GB: à peine élu, le "Mr Propre" du Parlement sous le feu des critiques

LONDRES (AFP) — Elu à la tête de la Chambre des Communes, le conservateur John Bercow s'est posé mardi en "Mr Propre" du Parlement britannique, mais les critiques dont il est déjà la cible font douter de sa capacité de réformer une institution minée par le scandale des notes de frais.

"Je veux mettre en oeuvre un programme de réformes, de renouveau, de revitalisation": dans le discours qui allait convaincre la Chambre de l'élire, lundi soir, John Bercow a tenu à se présenter comme le réformateur qui nettoiera les écuries d'Augias.

Son prédécesseur, le travailliste Michael Martin, avait été contraint à la démission, la première en plus de trois siècles, pour sa gestion jugée désastreuse du scandale des notes de frais des députés, un des plus importants de ces dernières années au Royaume-Uni.

Depuis plus d'un mois, la presse égrène les libertés prises par un grand nombre des 646 députés avec ce système légal qui prend en charge les frais des députés afférents à une résidence secondaire, mais considéré comme laxiste.

Des élus se sont fait rembourser des intérêts d'emprunts pourtant échus, du rouge à lèvres, des croquettes pour chien ou une cuvette de toilette. Une quinzaine de députés ont démissionné ou renoncé à se représenter, dont plusieurs ministres.

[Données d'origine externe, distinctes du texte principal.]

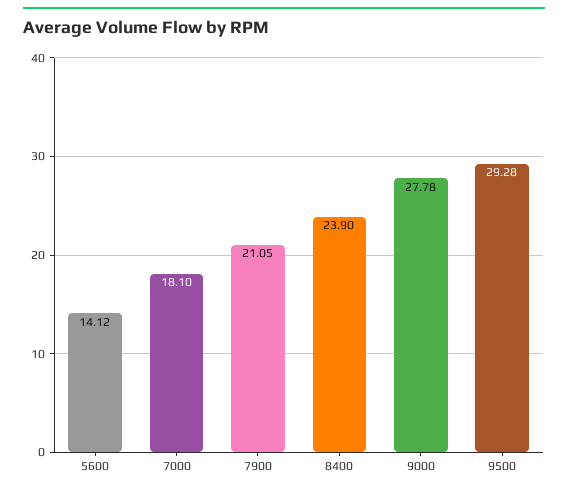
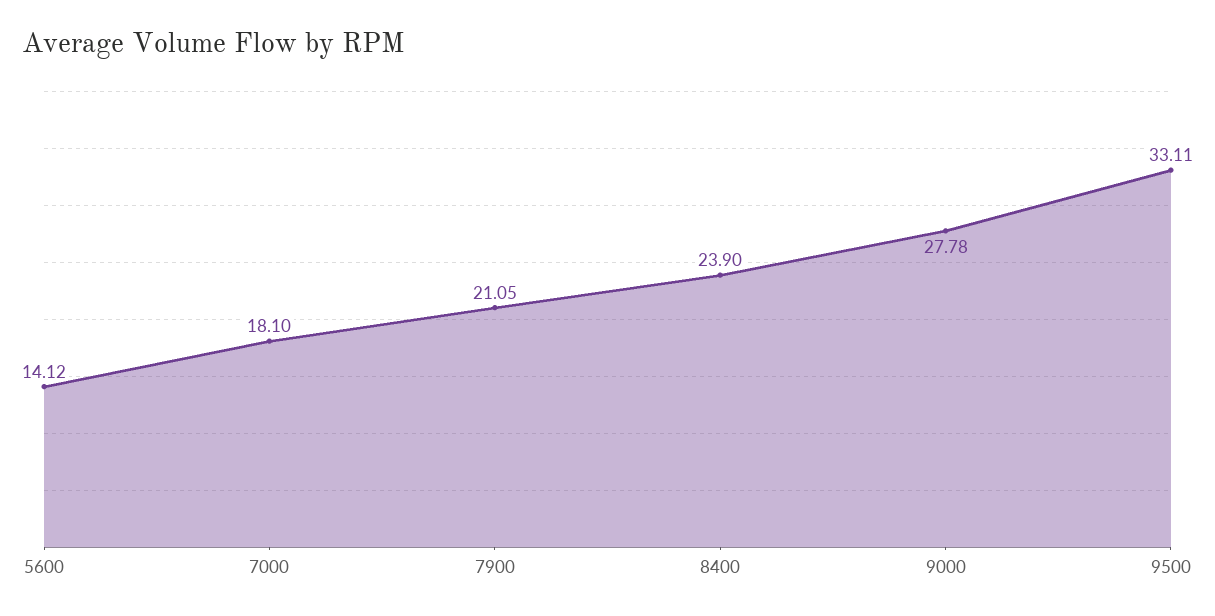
  {
    "5600": 14.12,
    "7000": 18.1,
    "7900": 21.05,
    "8400": 23.9,
    "9000": 27.78,
-   "9500": 29.28
+   "9500": 33.11
  }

Mais le nouveau "speaker", président de la Chambre basse du Parlement et premier juif à ce poste, aura-t-il l'autorité suffisante pour mener à bien la réforme de ce qui est souvent qualifié comme "la mère des Parlements"?

La presse qui le qualifie de "Mr Propre", rappelle à l'envi que ce fils d'un chauffeur de taxi a lui aussi été éclaboussé par le scandale des notes de frais: la sienne fait notamment apparaître une demande de remboursement de 1.100 livres (environ 1.300 euros) pour faire déboucher ses toilettes.

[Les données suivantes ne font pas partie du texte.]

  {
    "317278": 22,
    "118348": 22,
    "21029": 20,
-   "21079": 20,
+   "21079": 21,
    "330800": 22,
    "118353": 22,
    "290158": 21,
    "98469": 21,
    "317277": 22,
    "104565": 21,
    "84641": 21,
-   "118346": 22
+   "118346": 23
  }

M. Bercow a promis mardi de ne pas réclamer de frais liés à l'entretien d'une résidence secondaire, dont pourtant il a droit.

Outre l'autorité morale, le premier conservateur à occuper le poste depuis 17 ans pourrait ne pas non plus avoir le soutien suffisant de la Chambre.

Ancien membre dans son adolescence d'un club conservateur très à droite, M. Bercow a aujourd'hui largement épousé les idées du Labour, en même temps qu'une femme proche des travaillistes. De quoi susciter l'ire de nombre de ses pairs au sein du parti tory.

Sa collègue Nadine Dorries a ainsi révélé mardi que le député de Birmingham (nord de Londres) n'avait recueilli que trois signatures dans son propre parti, sur 193 députés conservateurs.

L'élection n'est qu'une "vengeance" des travaillistes, a-t-elle jugé. Les conservateurs s'empresseraient ainsi de le renverser dès qu'ils seront élus aux prochaines législatives en 2010, comme le laissent prévoir les sondages.

C'est d'ailleurs des bancs Labour que les plus fortes acclamations sont parvenues lors de son élection lundi soir.

"Le nouveau Speaker est haï par les tories, corrompu par le scandale des notes de frais et fait face à un complot pour le renverser", écrit le Daily Mail (droite).

"John Bercow est un homme à deux faces: d'un côté, le réformateur articulé et passionné; de l'autre, le traditionnaliste qui veut porter les atours du Speaker", écrit le Times (centre-droit).